■ **Brief**:
The records below are to be restated word for word; their pictures are not.

[Extracted data entries]
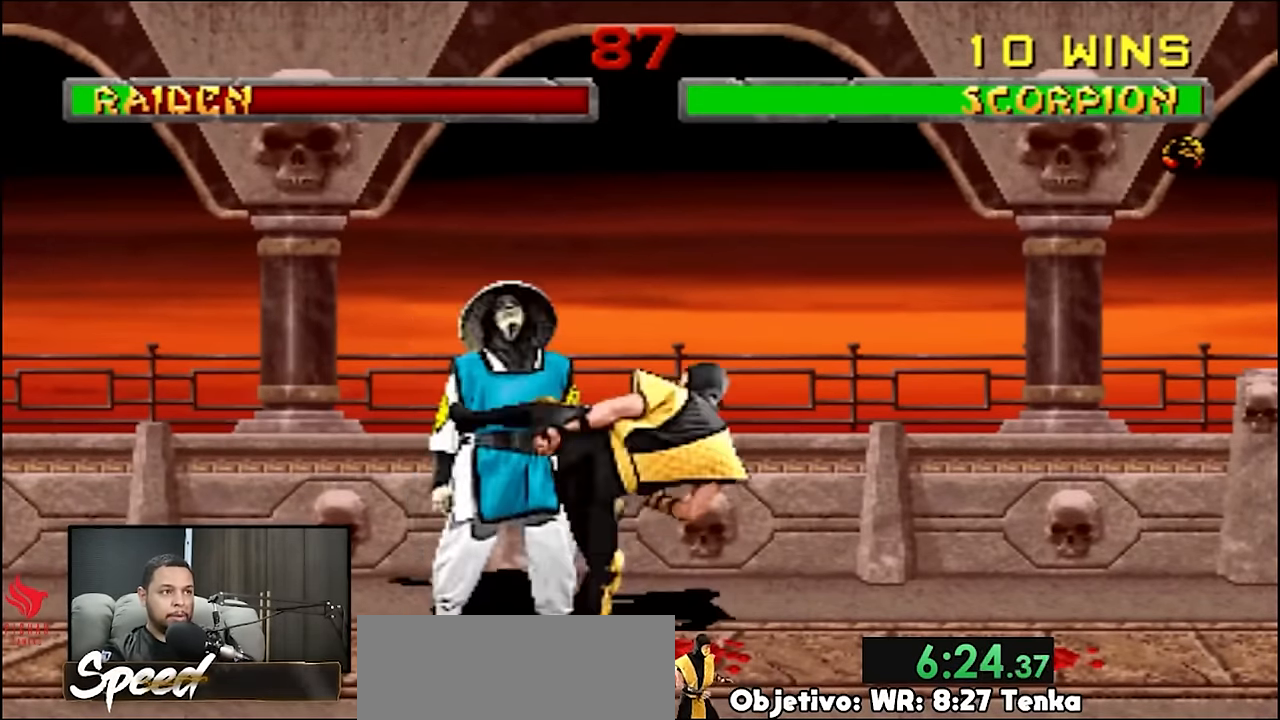
{"buttons": ["DPAD_UP", "DPAD_LEFT"], "events": [[66, "DPAD_LEFT", "down"], [66, "DPAD_UP", "down"]]}
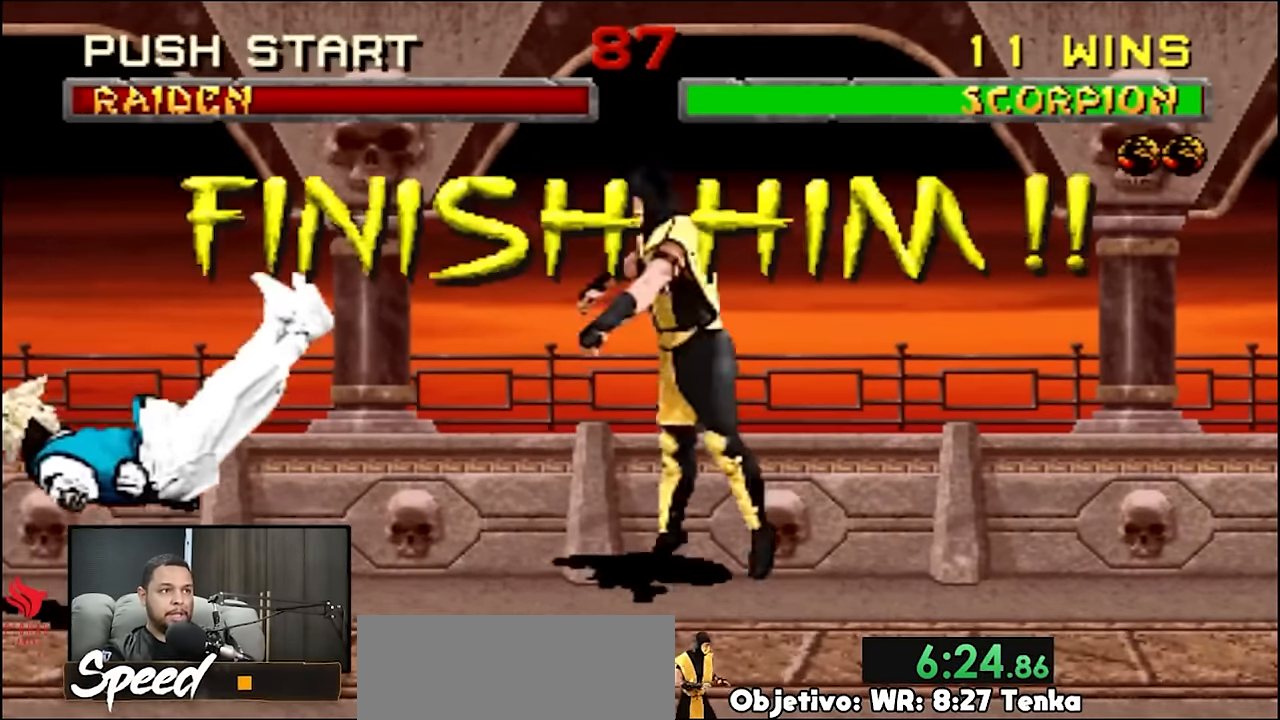
{"buttons": [], "events": [[166, "DPAD_UP", "up"], [233, "DPAD_LEFT", "up"]]}
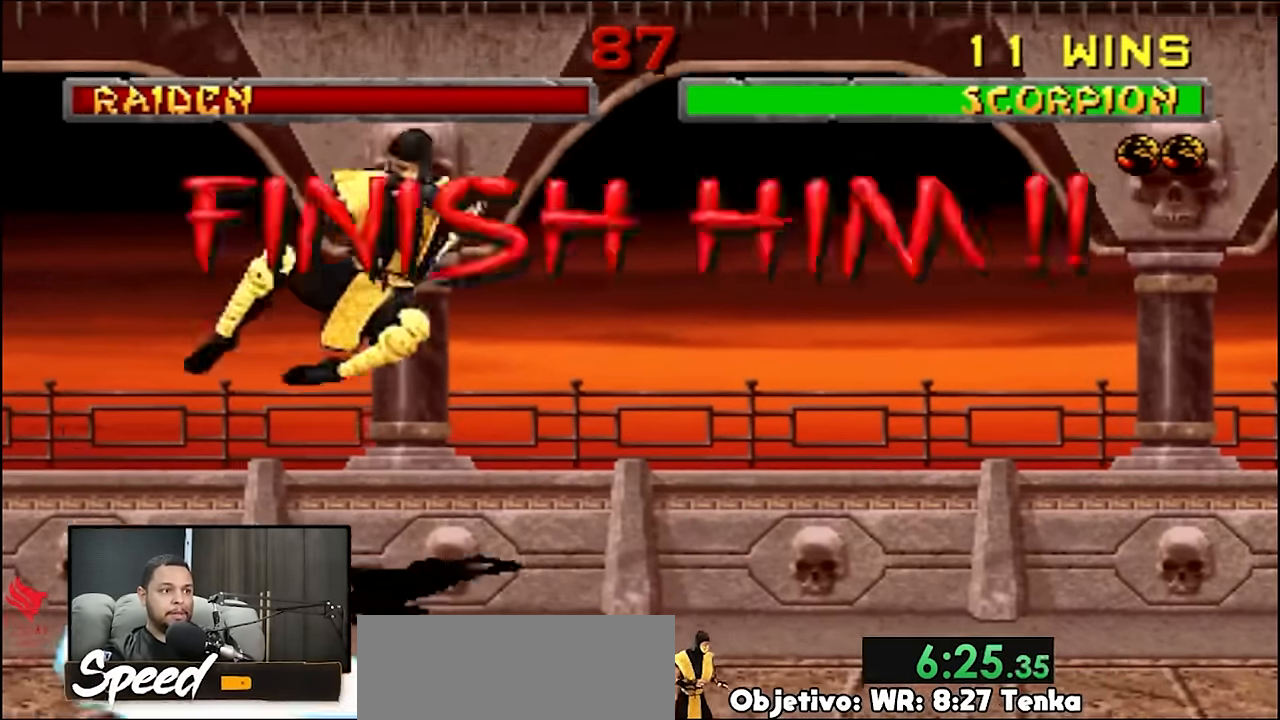
{"buttons": [], "events": []}
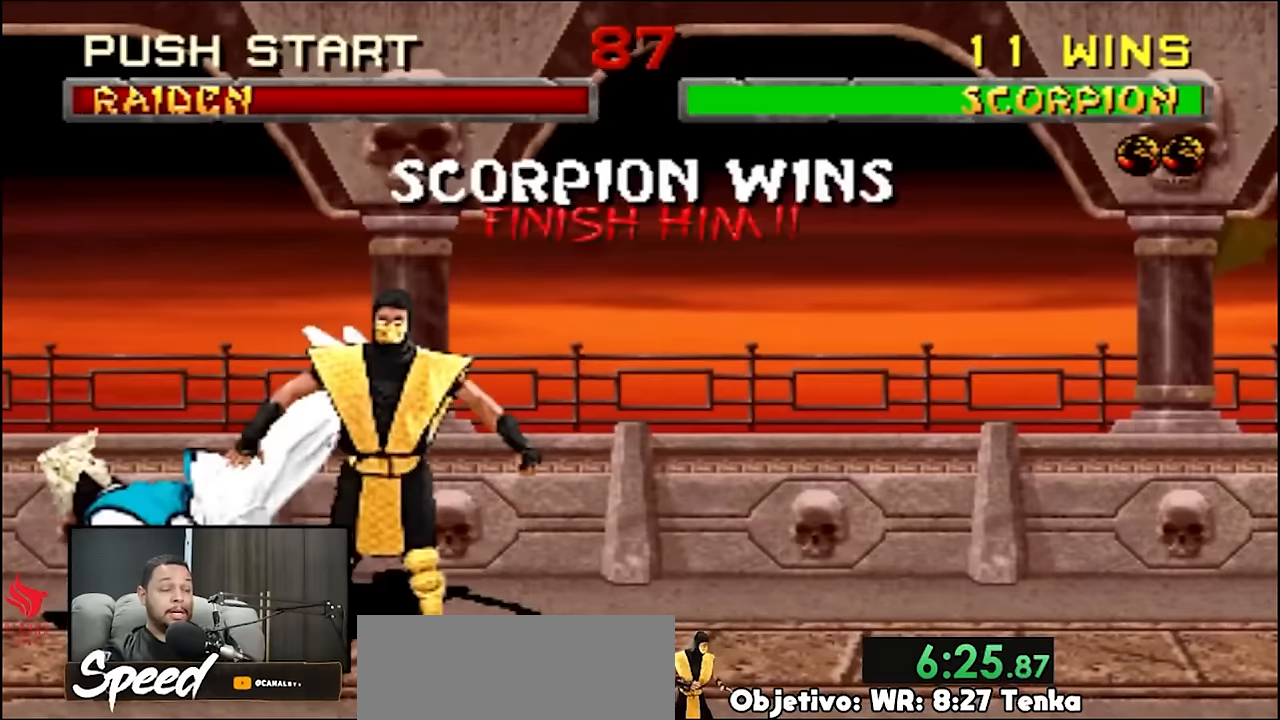
{"buttons": [], "events": [[67, "R2", "down"], [200, "R2", "up"]]}
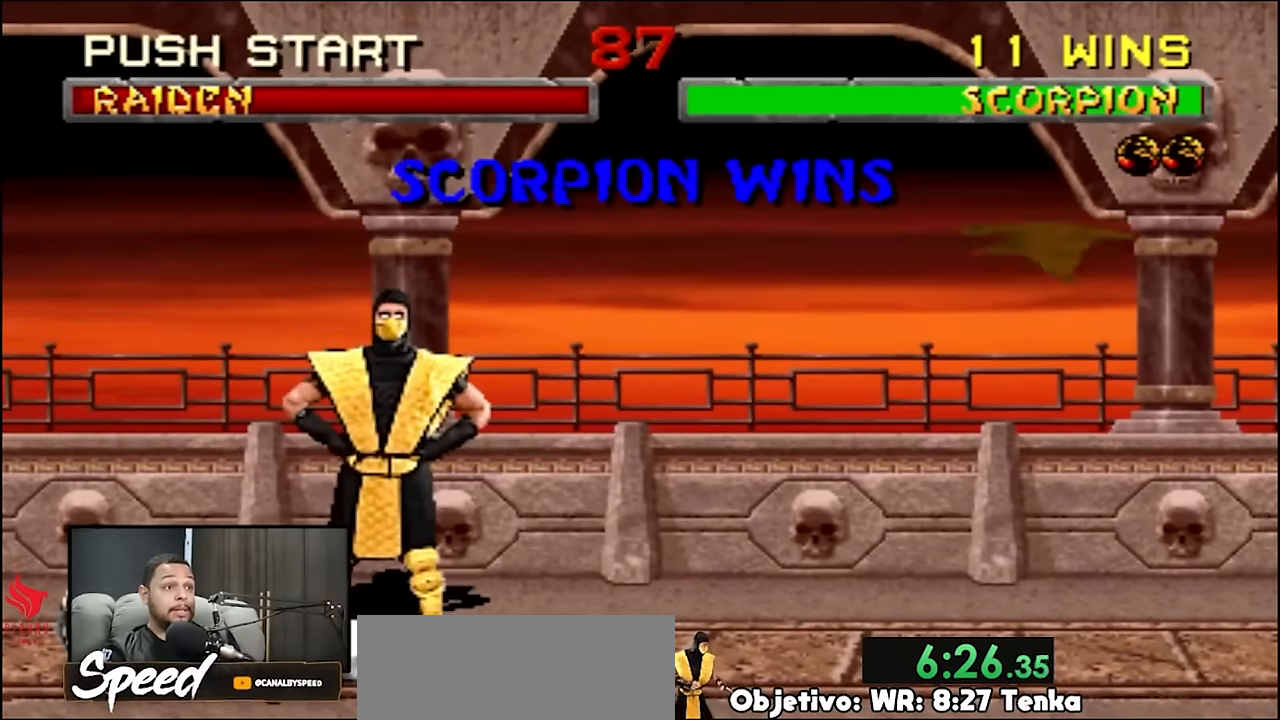
{"buttons": [], "events": []}
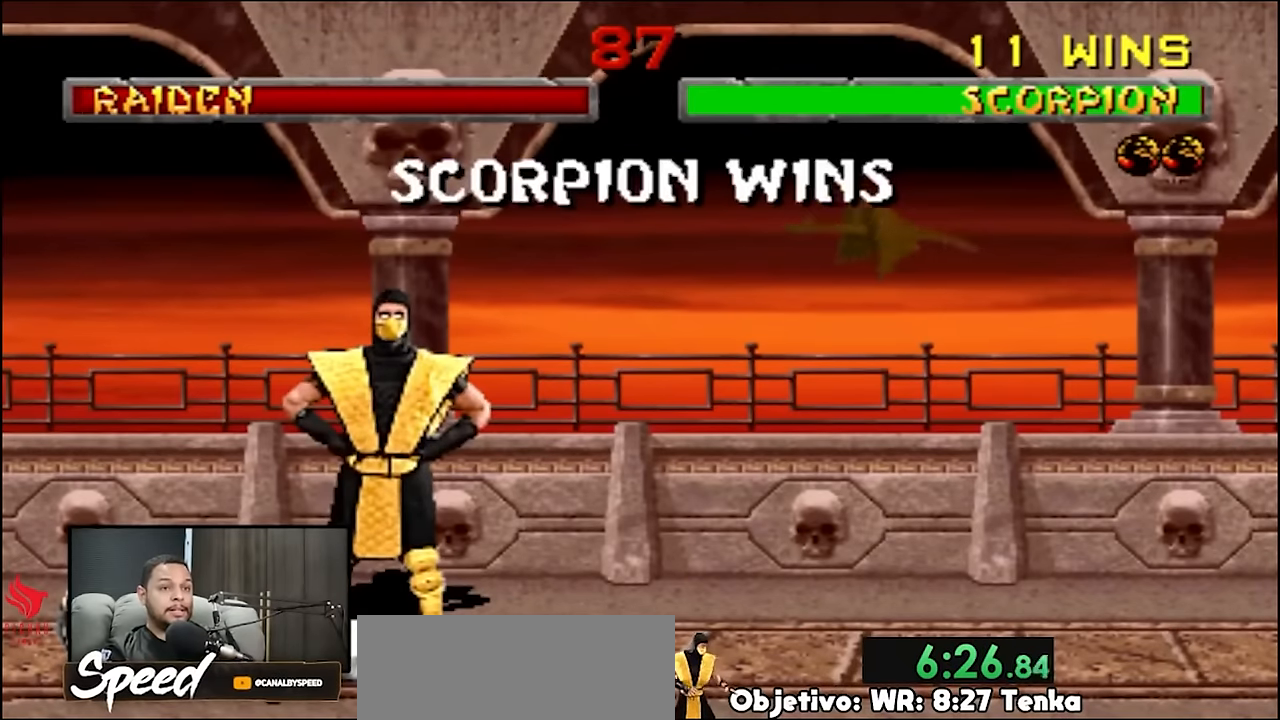
{"buttons": ["R2"], "events": [[367, "R2", "down"]]}
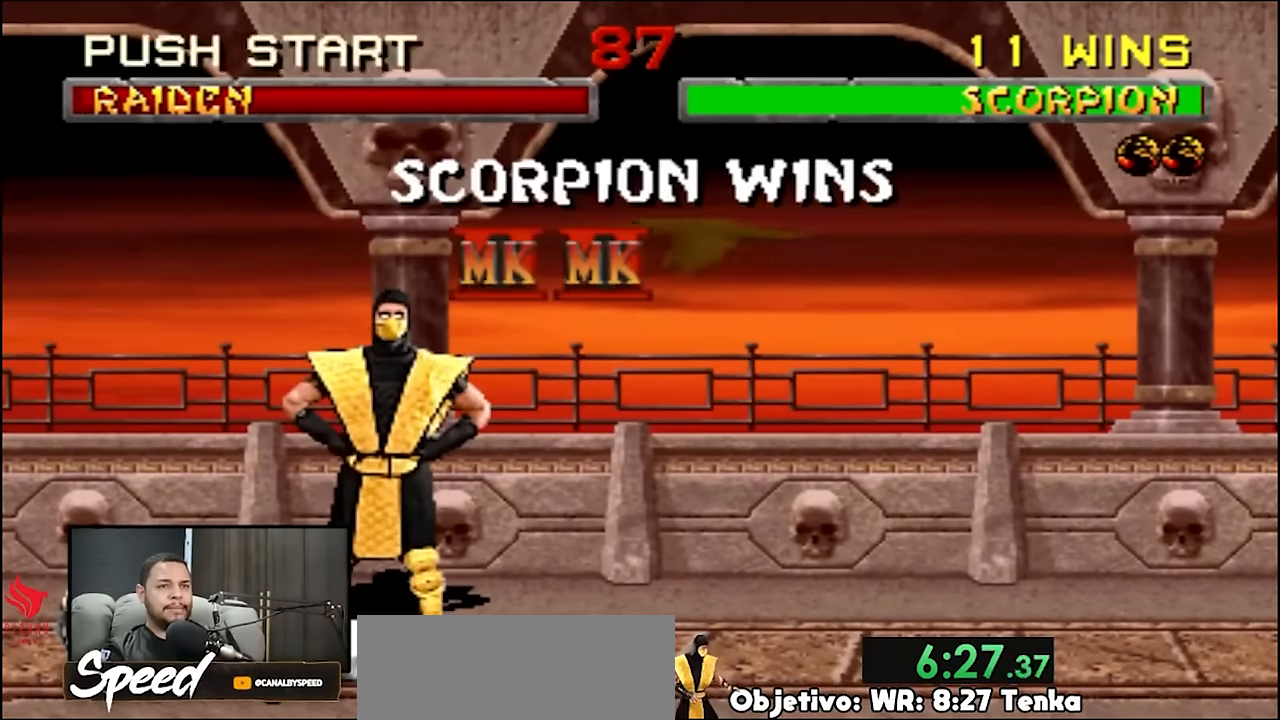
{"buttons": [], "events": [[367, "R2", "up"]]}
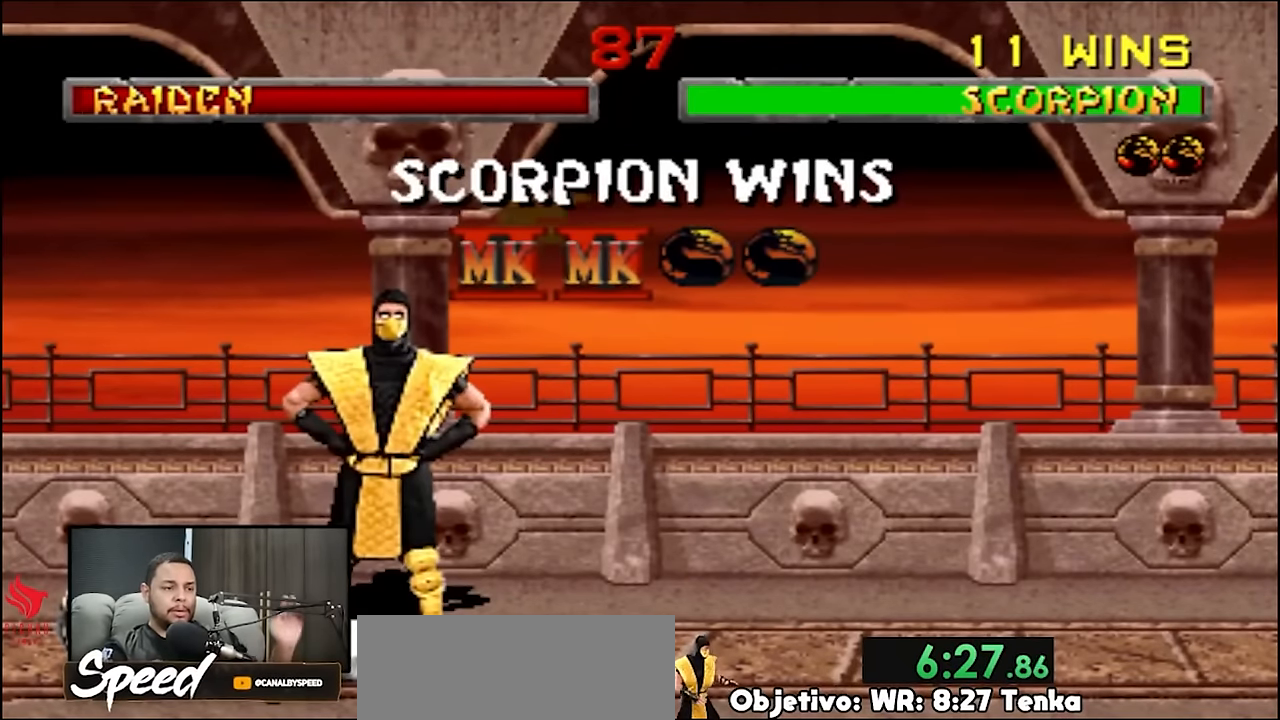
{"buttons": ["R2"], "events": [[33, "R2", "down"], [67, "R2", "up"], [167, "R2", "down"]]}
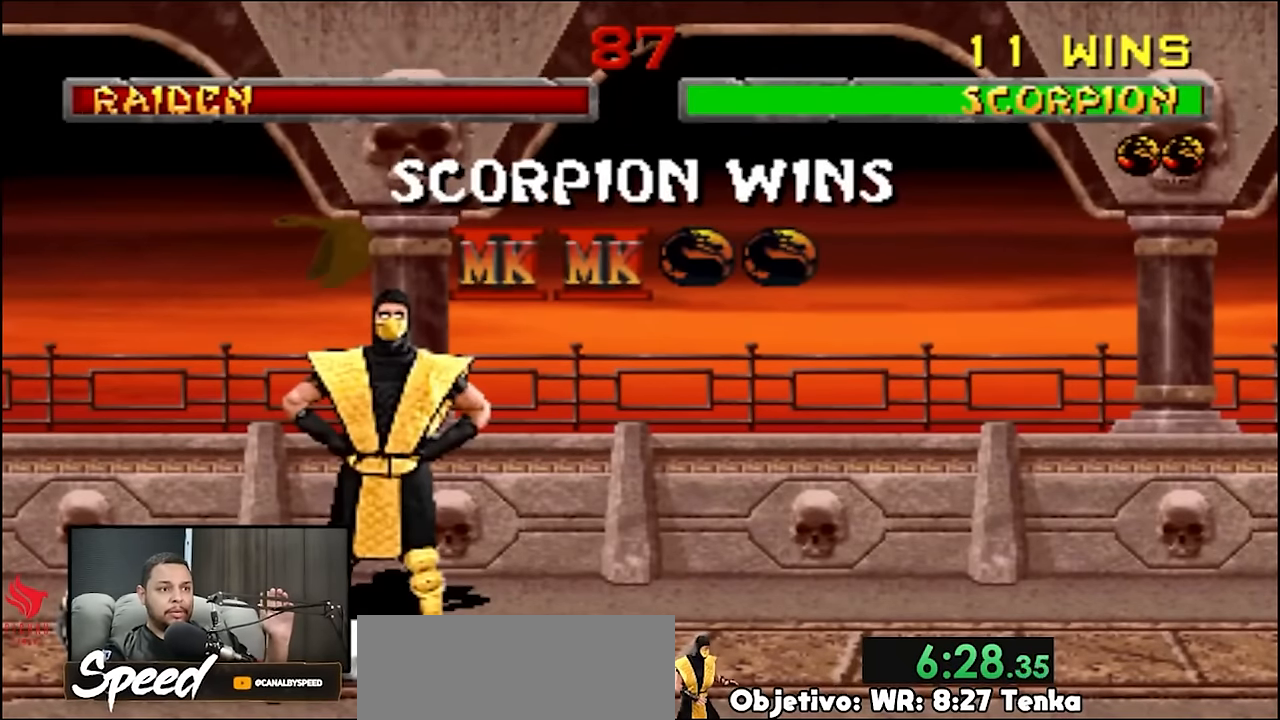
{"buttons": ["R2"], "events": []}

■ **Answer box**:
{"buttons": ["DPAD_UP", "DPAD_LEFT"], "events": [[66, "DPAD_LEFT", "down"], [66, "DPAD_UP", "down"]]}
{"buttons": [], "events": [[166, "DPAD_UP", "up"], [233, "DPAD_LEFT", "up"]]}
{"buttons": [], "events": []}
{"buttons": [], "events": [[67, "R2", "down"], [200, "R2", "up"]]}
{"buttons": [], "events": []}
{"buttons": ["R2"], "events": [[367, "R2", "down"]]}
{"buttons": [], "events": [[367, "R2", "up"]]}
{"buttons": ["R2"], "events": [[33, "R2", "down"], [67, "R2", "up"], [167, "R2", "down"]]}
{"buttons": ["R2"], "events": []}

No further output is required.